Please copy each line of the records below that holds the word "генерируя".

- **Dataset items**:
————

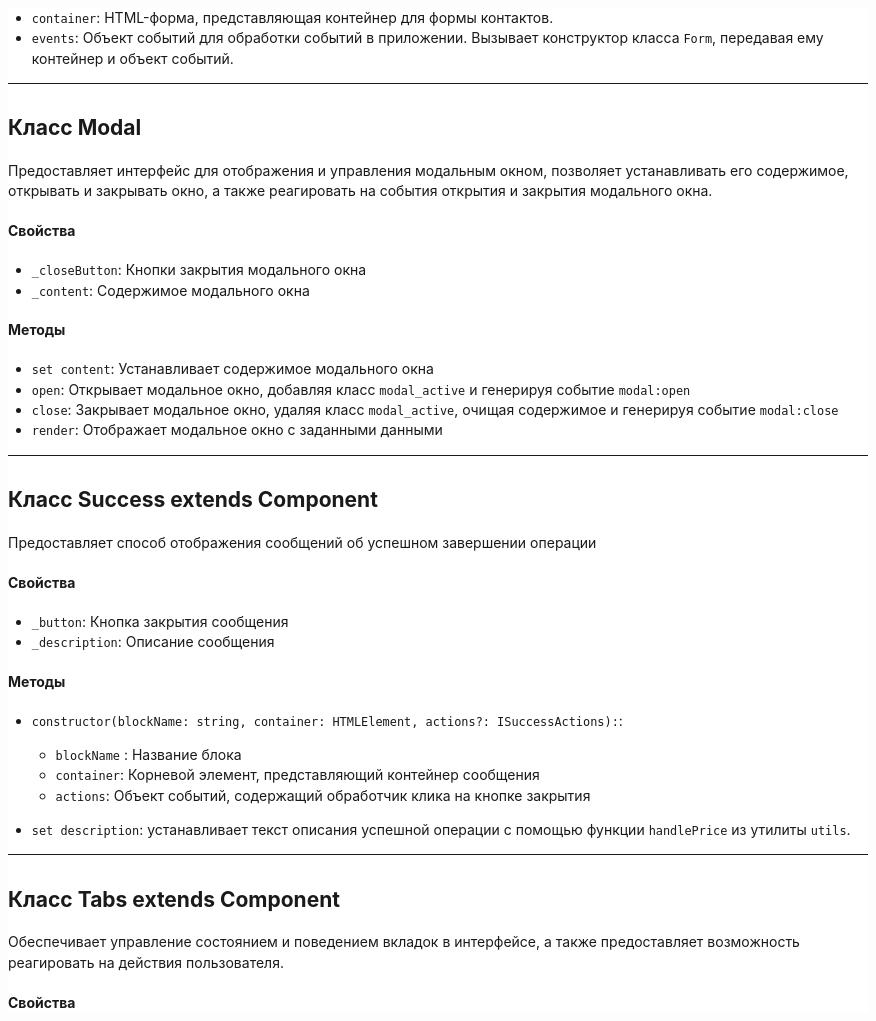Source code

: - `container`: HTML-форма, представляющая контейнер для формы контактов.
- `events`: Объект событий для обработки событий в приложении.
  Вызывает конструктор класса `Form`, передавая ему контейнер и объект событий.

---

## Класс Modal

Предоставляет интерфейс для отображения и управления модальным окном, позволяет устанавливать его содержимое, открывать и закрывать окно, а также реагировать на события открытия и закрытия модального окна.

#### Свойства

- `_closeButton`: Кнопки закрытия модального окна
- `_content`: Содержимое модального окна

#### Методы

- `set content`: Устанавливает содержимое модального окна
- `open`: Открывает модальное окно, добавляя класс `modal_active` и генерируя событие `modal:open`
- `close`: Закрывает модальное окно, удаляя класс `modal_active`, очищая содержимое и генерируя событие `modal:close`
- `render`: Отображает модальное окно с заданными данными

---

## Класс Success extends Component

Предоставляет способ отображения сообщений об успешном завершении операции

#### Свойства

- `_button`: Кнопка закрытия сообщения
- `_description`: Описание сообщения

#### Методы

- `constructor(blockName: string, container: HTMLElement, actions?: ISuccessActions):`:

  - `blockName` : Название блока
  - `container`: Корневой элемент, представляющий контейнер сообщения
  - `actions`: Объект событий, содержащий обработчик клика на кнопке закрытия

- `set description`: устанавливает текст описания успешной операции с помощью функции `handlePrice` из утилиты `utils`.

---

## Класс Tabs extends Component

Обеспечивает управление состоянием и поведением вкладок в интерфейсе, а также предоставляет возможность реагировать на действия пользователя.

#### Свойства
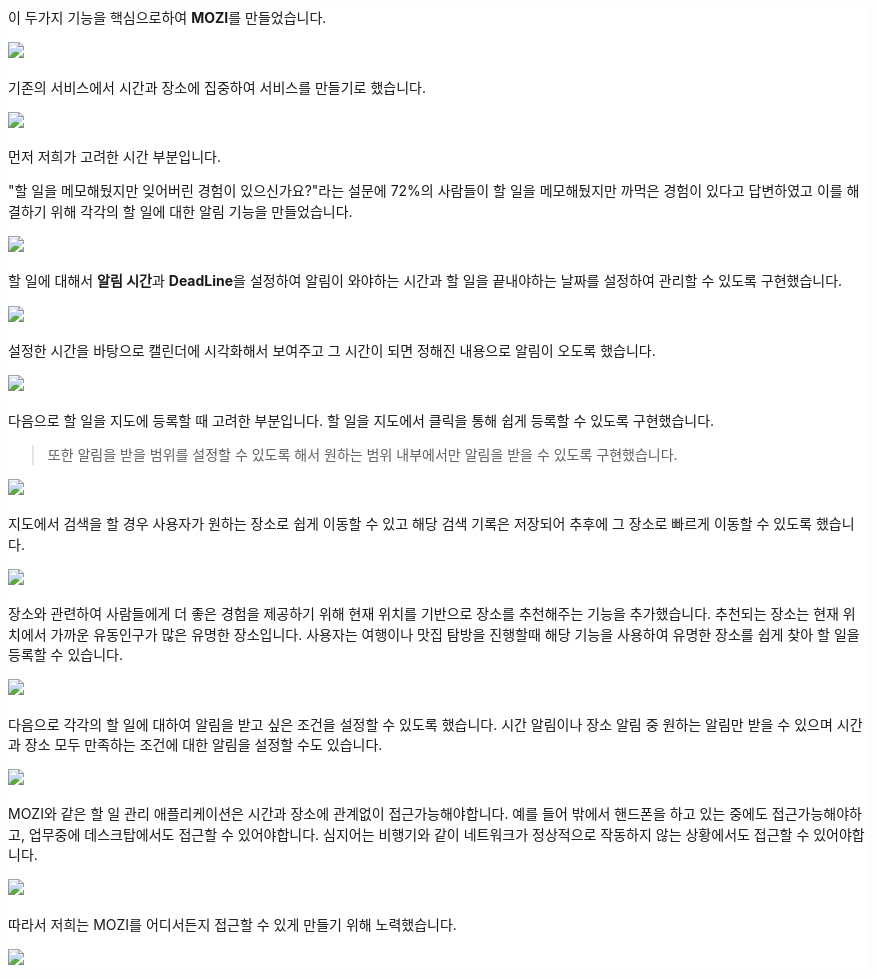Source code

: 이 두가지 기능을 핵심으로하여 **MOZI**를 만들었습니다.

![](https://velog.velcdn.com/images/hyunjine/post/adb813c5-bca1-43b6-903f-ed992efb76a2/image.png)

기존의 서비스에서 시간과 장소에 집중하여 서비스를 만들기로 했습니다.

![](https://velog.velcdn.com/images/hyunjine/post/296514fa-53b0-4540-8bf5-01d7edc94fe8/image.png)

먼저 저희가 고려한 시간 부분입니다.

"할 일을 메모해뒀지만 잊어버린 경험이 있으신가요?"라는 설문에 72%의 사람들이 할 일을 메모해뒀지만 까먹은 경험이 있다고 답변하였고 이를 해결하기 위해 각각의 할 일에 대한 알림 기능을 만들었습니다.

![](https://velog.velcdn.com/images/hyunjine/post/b5b2144c-9a6d-4218-ad75-2b2136967d61/image.png)

할 일에 대해서 **알림 시간**과 **DeadLine**을 설정하여 알림이 와야하는 시간과 할 일을 끝내야하는 날짜를 설정하여 관리할 수 있도록 구현했습니다.

![](https://velog.velcdn.com/images/hyunjine/post/a9951a74-b422-4600-9cab-5fcd03067c6c/image.png)

설정한 시간을 바탕으로 캘린더에 시각화해서 보여주고 그 시간이 되면 정해진 내용으로 알림이 오도록 했습니다.

![](https://velog.velcdn.com/images/hyunjine/post/e75fcca7-9136-4146-b998-2b20dfc8547b/image.png)

다음으로 할 일을 지도에 등록할 때 고려한 부분입니다.
할 일을 지도에서 클릭을 통해 쉽게 등록할 수 있도록 구현했습니다.

> 또한 알림을 받을 범위를 설정할 수 있도록 해서 원하는 범위 내부에서만 알림을 받을 수 있도록 구현했습니다.

![](https://velog.velcdn.com/images/hyunjine/post/98abf88b-41ea-460e-978d-0c80a08af0ee/image.png)

지도에서 검색을 할 경우 사용자가 원하는 장소로 쉽게 이동할 수 있고 해당 검색 기록은 저장되어 추후에 그 장소로 빠르게 이동할 수 있도록 했습니다.

![](https://velog.velcdn.com/images/hyunjine/post/9845516f-c450-4bbd-9d85-7aff88aa8887/image.png)

장소와 관련하여 사람들에게 더 좋은 경험을 제공하기 위해 현재 위치를 기반으로 장소를 추천해주는 기능을 추가했습니다. 추천되는 장소는 현재 위치에서 가까운 유동인구가 많은 유명한 장소입니다.
사용자는 여행이나 맛집 탐방을 진행할때 해당 기능을 사용하여 유명한 장소를 쉽게 찾아 할 일을 등록할 수 있습니다.

![](https://velog.velcdn.com/images/hyunjine/post/5a32e81b-74b4-4dc7-a472-ca99085977b6/image.png)

다음으로 각각의 할 일에 대하여 알림을 받고 싶은 조건을 설정할 수 있도록 했습니다. 시간 알림이나 장소 알림 중 원하는 알림만 받을 수 있으며 시간과 장소 모두 만족하는 조건에 대한 알림을 설정할 수도 있습니다.

![](https://velog.velcdn.com/images/hyunjine/post/bd2d30bf-2961-4bf8-b35b-f375776d6efb/image.png)

MOZI와 같은 할 일 관리 애플리케이션은 시간과 장소에 관계없이 접근가능해야합니다.
예를 들어 밖에서 핸드폰을 하고 있는 중에도 접근가능해야하고, 업무중에 데스크탑에서도 접근할 수 있어야합니다. 심지어는 비행기와 같이 네트워크가 정상적으로 작동하지 않는 상황에서도 접근할 수 있어야합니다.

![](https://velog.velcdn.com/images/hyunjine/post/f0bafccd-6d2e-4752-b37d-762ba624099f/image.png)

따라서 저희는 MOZI를 어디서든지 접근할 수 있게 만들기 위해 노력했습니다.

![](https://velog.velcdn.com/images/hyunjine/post/e63afb86-2a56-467e-ad69-ea0cdab99712/image.png)
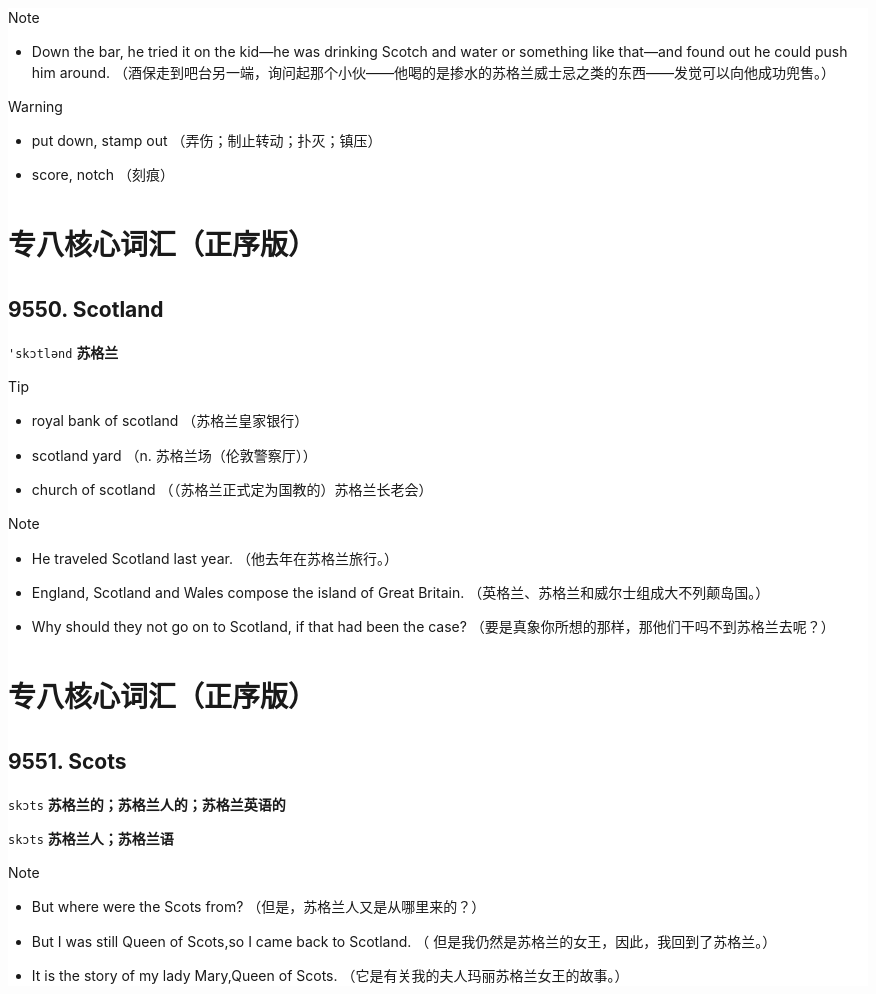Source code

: > [!NOTE]
>
> - Down the bar, he tried it on the kid—he was drinking Scotch and water or something like that—and found out he could push him around. （酒保走到吧台另一端，询问起那个小伙——他喝的是掺水的苏格兰威士忌之类的东西——发觉可以向他成功兜售。）
>

> [!WARNING]
>
> - put down, stamp out （弄伤；制止转动；扑灭；镇压）
>
> - score, notch （刻痕）
>

# 专八核心词汇（正序版）

## 9550. Scotland

`'skɔtlənd`  **苏格兰**

> [!TIP]
>
> - royal bank of scotland （苏格兰皇家银行）
>
> - scotland yard （n. 苏格兰场（伦敦警察厅））
>
> - church of scotland （（苏格兰正式定为国教的）苏格兰长老会）
>

> [!NOTE]
>
> - He traveled Scotland last year. （他去年在苏格兰旅行。）
>
> - England, Scotland and Wales compose the island of Great Britain. （英格兰、苏格兰和威尔士组成大不列颠岛国。）
>
> - Why should they not go on to Scotland, if that had been the case? （要是真象你所想的那样，那他们干吗不到苏格兰去呢？）
>

# 专八核心词汇（正序版）

## 9551. Scots

`skɔts`  **苏格兰的；苏格兰人的；苏格兰英语的**

`skɔts`  **苏格兰人；苏格兰语**

> [!NOTE]
>
> - But where were the Scots from? （但是，苏格兰人又是从哪里来的？）
>
> - But I was still Queen of Scots,so I came back to Scotland. （ 但是我仍然是苏格兰的女王，因此，我回到了苏格兰。）
>
> - It is the story of my lady Mary,Queen of Scots. （它是有关我的夫人玛丽苏格兰女王的故事。）
>
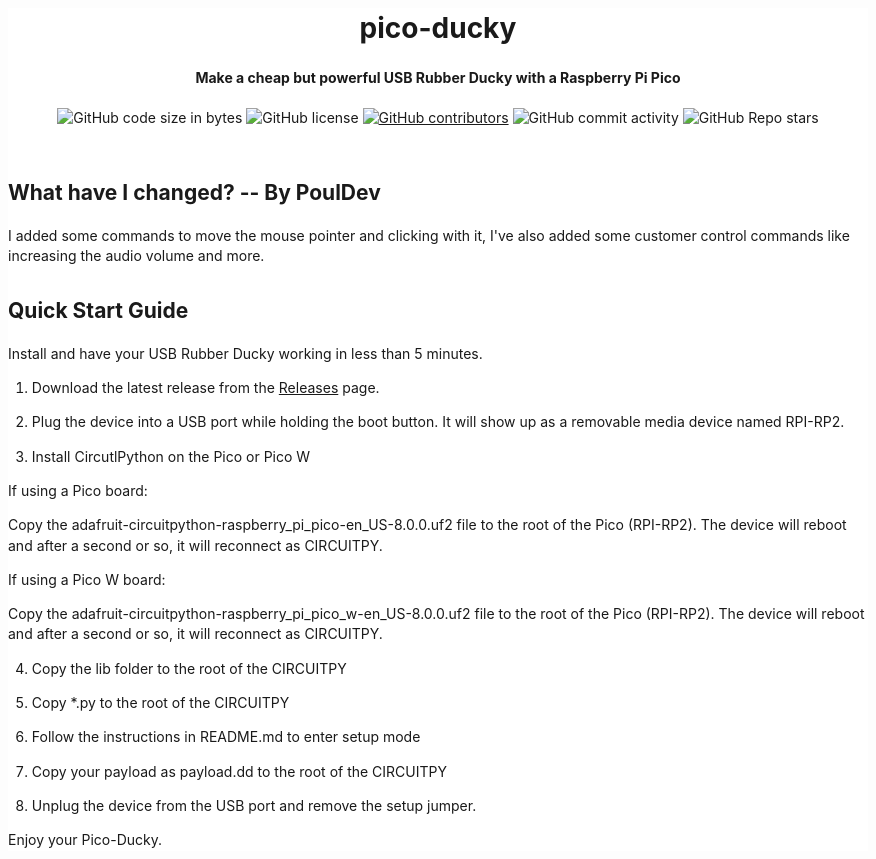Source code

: <h1 align="center">pico-ducky</h1>

<div align="center">
  <strong>Make a cheap but powerful USB Rubber Ducky with a Raspberry Pi Pico</strong>
</div>

<br />

<div align="center">
  <img alt="GitHub code size in bytes" src="https://img.shields.io/github/languages/code-size/dbisu/pico-ducky">
  <img alt="GitHub license" src="https://img.shields.io/github/license/dbisu/pico-ducky">
  <a href="https://github.com/dbisu/pico-ducky/graphs/contributors"><img alt="GitHub contributors" src="https://img.shields.io/github/contributors/dbisu/pico-ducky"></a>
  <img alt="GitHub commit activity" src="https://img.shields.io/github/commit-activity/m/dbisu/pico-ducky">
  <img alt="GitHub Repo stars" src="https://img.shields.io/github/stars/dbisu/pico-ducky">
</div>

<br />

## What have I changed? -- By PoulDev
I added some commands to move the mouse pointer and clicking with it, I've also added some customer control commands like increasing the audio volume and more.

## Quick Start Guide
Install and have your USB Rubber Ducky working in less than 5 minutes.

1. Download the latest release from the [Releases](https://github.com/dbisu/pico-ducky/releases) page.

2. Plug the device into a USB port while holding the boot button. It will show up as a removable media device named RPI-RP2.

3. Install CircutlPython on the Pico or Pico W

If using a Pico board:

Copy the adafruit-circuitpython-raspberry_pi_pico-en_US-8.0.0.uf2 file to the root of the Pico (RPI-RP2). The device will reboot and after a second or so, it will reconnect as CIRCUITPY.

If using a Pico W board:

Copy the adafruit-circuitpython-raspberry_pi_pico_w-en_US-8.0.0.uf2 file to the root of the Pico (RPI-RP2). The device will reboot and after a second or so, it will reconnect as CIRCUITPY.

4. Copy the lib folder to the root of the CIRCUITPY

5. Copy *.py to the root of the CIRCUITPY

6. Follow the instructions in README.md to enter setup mode

7. Copy your payload as payload.dd to the root of the CIRCUITPY

8. Unplug the device from the USB port and remove the setup jumper.

Enjoy your Pico-Ducky.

————

- **RESPONSE TO THE TASK**:
- `open`: Открывает модальное окно, добавляя класс `modal_active` и генерируя событие `modal:open`
- `close`: Закрывает модальное окно, удаляя класс `modal_active`, очищая содержимое и генерируя событие `modal:close`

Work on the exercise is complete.